I think very highly of preserving history. I have quoted CS Lewis “On The Reading of Old Books” many times.  Perhaps I am wrong.  Not that nothing should be preserved, but that preservation is overvalued.  It may not contribute what we pretend neither to individuals nor the common good. It is good to have points of comparison, a sense of continuity, some hint of direction, yes. Do we have too much? Or more likely, do we have the wrong sort of remembering, letting the grain fall to the ground while we clutch the husks?

*George deserves better.  He is the actual originator of this common quote: “Fanaticism consists of redoubling your effort when you have forgotten your aim.”

5 comments:

RichardJohnson said...

Forgetting is better for us than we think.

As I recall,our fourth grade teacher didn't treat a childhood friend well. In a conversation last year, our fourth grade teacher came up. My friend said she didn't remember much about our fourth grade teacher. My reply- just as well.As she has had a very successful life, why dredge up all but forgotten fourth grade memories, especially since they are bad ones?

Assistant Village Idiot said...

I immediately thought of my difficult fourth grade teacher, who my mother had before me, and was thinking of telling anecdotes about her. Yet you are right. Why? To what purpose?

I have a purpose in reminding conservatives that the good old days of education were actually terrible, which they do not want to accept, but other than that, there's no reason. Why make everyone less happy?

james said...

If the forgetting is biased, you might lose critical information for planning. At one point you mentioned that kids without bike helmets who had bad accidents just "disappeared," and were easy to forget.

On the whole, though, forgetting the right things can be a blessing. Do you really want to remember how you felt and acted when you were 6 months old?

Brad said...

I think you are right. I am struggling with guilt, shame and regret for things I have done and to create that balance of remembering what God has resecude me from while avioding falling into depression.
This verse means a lot to me: Philippians 3:13-14 (NIV)
13 Brothers and sisters, I do not consider myself yet to have taken hold of it.
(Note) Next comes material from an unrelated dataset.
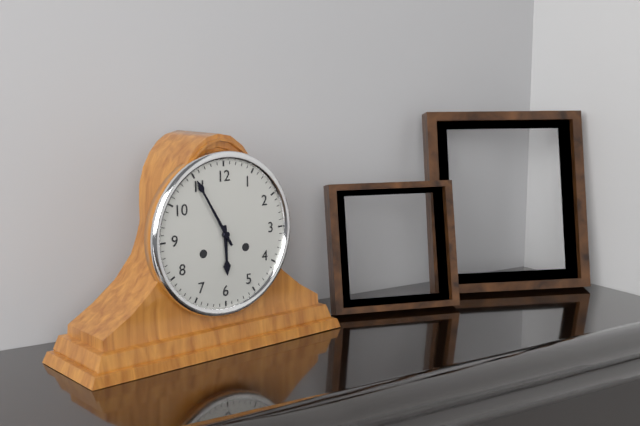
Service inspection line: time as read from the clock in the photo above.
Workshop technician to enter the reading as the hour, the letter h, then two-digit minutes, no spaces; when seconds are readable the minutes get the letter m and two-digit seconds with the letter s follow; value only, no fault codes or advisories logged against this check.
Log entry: 5h55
But one thing I do: Forgetting what is behind and straining toward what is ahead, 14 I press on toward the goal to win the prize for which God has called me heavenward in Christ Jesus.

Christopher B said...

Music is another good example of the need to move on. You can never get a do-over on that wrong note. Just keep going. That's probably a good guide to what to forget, and what to remember. If you can't change something proactively due to the experience, let it go. A bad haircut only lasts two weeks but there's no reason to go back to the same barber. Forgive, and move on.